Bu bağlamda jineoloji perspektifiyle kadının toplumsal aydınlama ve bilinçlenme çalışmalarına çok yaygın bir biçimde katılım çabası içerisinde olduğunu söylemek mümkün. Bu çalışmanın toplumda ciddi anlamda karşılık bulduğunu ve heyecan yarattığını düşünüyoruz. Başta ev kadınları olmak üzere tüm kadınların mevcut yaşam tarzından çok memnun olmadığını ve eleştirel baktığını biliyoruz. Son derece apolitik olan kadınların bile bu noktada bir sorgulama içerisinde olduğunu görüyoruz. Kadının kendi gerçeği ve toplumsallığıyla buluşma isteği ciddi bir enerji potansiyeli olarak karşımızda durmaktadır. Önemli olan bu enerji potansiyelini doğru yere kanalize etmektir. onu potansiyel halden çıkarıp daha akışkan ve özgür kılabilmektir.”
‘SİSTEMİN BİZE YARATTIĞI BU ALGIYI DEĞİŞTİREBİLİRİZ’
Ermiş, son olarak Kürdistan, Ortadoğu ve Bütün Dünya kadınlarına, kendi gerçeklerinden kopmamaları için çağrıda bulundu. Ermiş, “Varoluş gerçeğinden uzaklaşmak demek başkalaşmaktır. Yani kendisi olmaktan çıkmaktır. Kendisi olmaktan çıkmak istemeyen her kadının kendi hakları noktasında belli bir tavır sahibi olabileceğine inanıyoruz. Bu noktada kendi haklarımızı ilk önce biz kadınlar savunmalıyız. Elbette ki Bu sadece Kürt kadınlarının sorunu değildir. Bütün dünya kadınların sorunudur. Biz kadınların şimdiye kadar ki en büyük dezavantajımız şuydu, çok parçalı bir mücadele yürüttük. Her coğrafyanın kendi özgünlüğünde bir mücadelesi oldu.
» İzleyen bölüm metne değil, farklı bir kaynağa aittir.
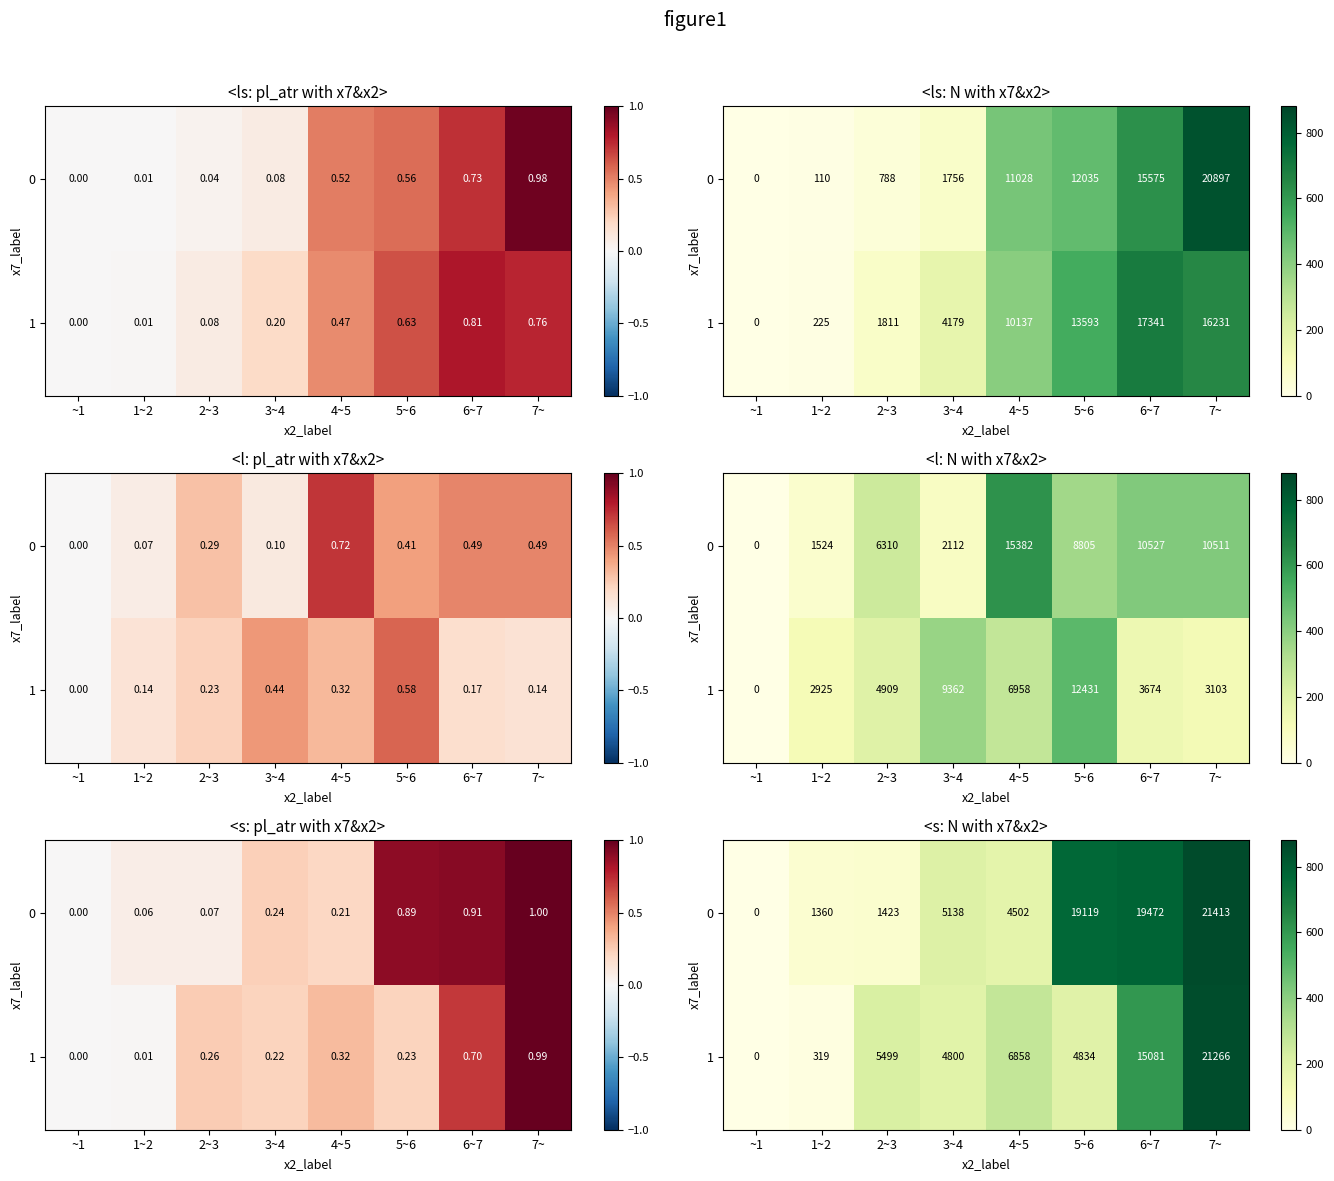

What is the spread (max minus min) of values at 5~6?

14285.6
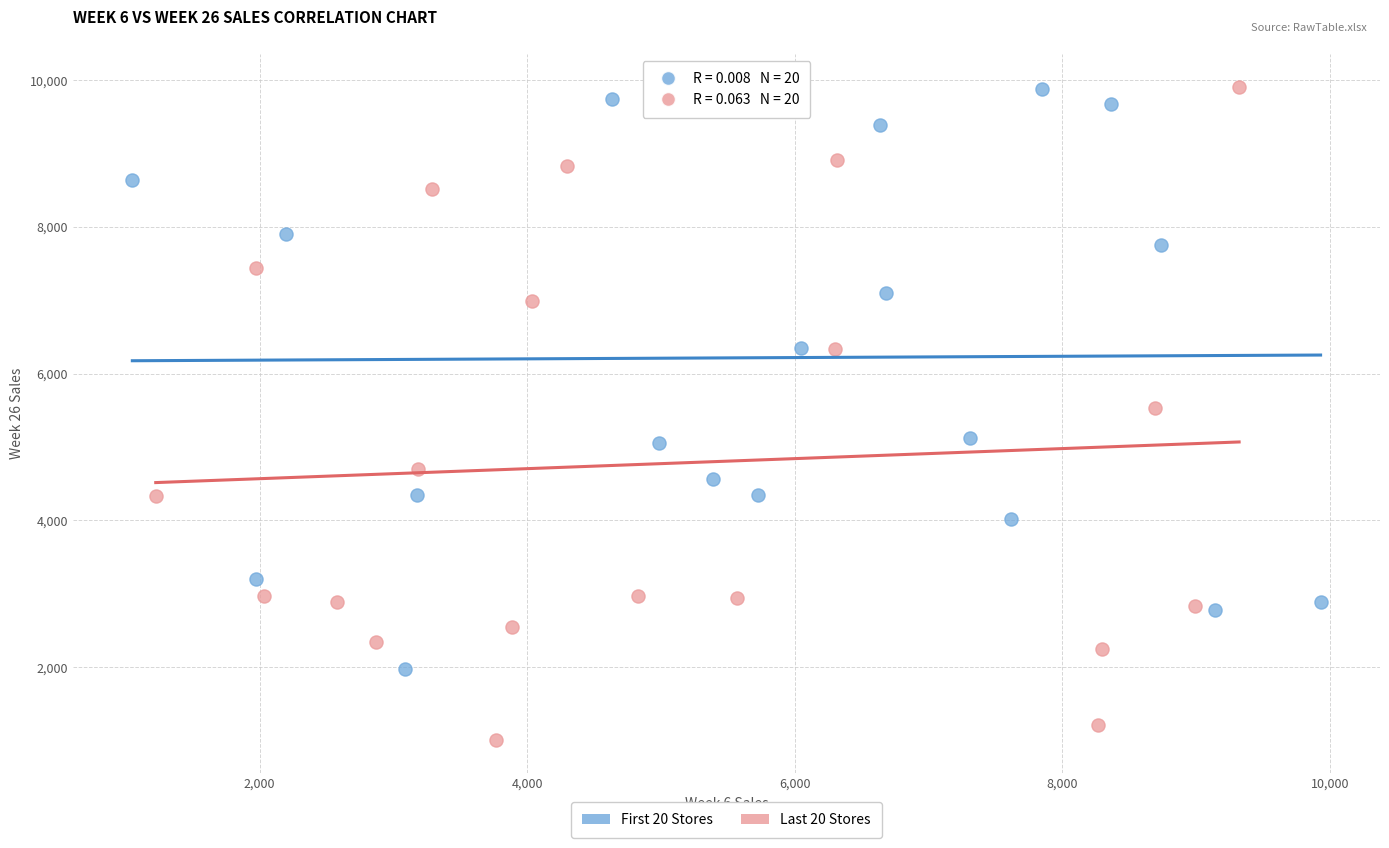

Which series contains the lowest Y value?

Last 20 Stores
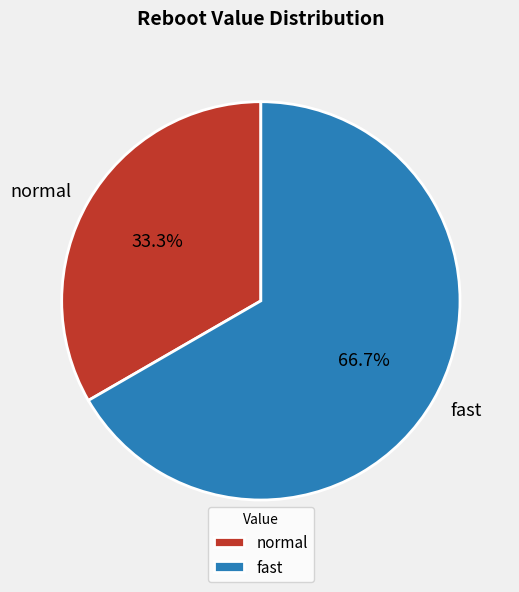

What percentage is the normal slice, to the nearest percent?

33%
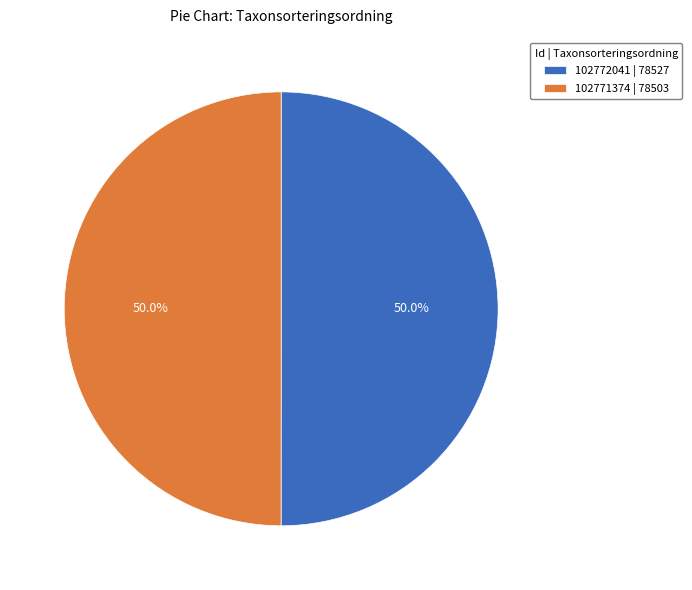

To the nearest percent, what is the average slice percentage?

50%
Ancak ortak bir paydada buluşmada zayıf kalındı. Bu da sonuca ulaşmayı engelleyen bir durum oldu. Bundan çıkardığımız sonuçla mücadelemizi, fikirlerimizi ve duygularımızı birleştirerek sistemin bize dayattığı parçalılığı aşarak örgütlü bir kuvvet olarak sistemi değiştirebiliriz. Jineoloji bunun için bir fırsattır ve bu fırsatı değerlendirelim ve geleceğimizi kendi ellerimizle örelim” diye konuştu.
Jineoloji Dergisi için yeni bir kampanya başladıklarının altını çizen Ermiş, bütün duyarlı insanların ve özellikle kadınların bu konuda hassas olup kendi kadın haklarına, mücadelelerine bir destek olarak bu kampanyanın bir parça olmasını gerektiğinde bulundu.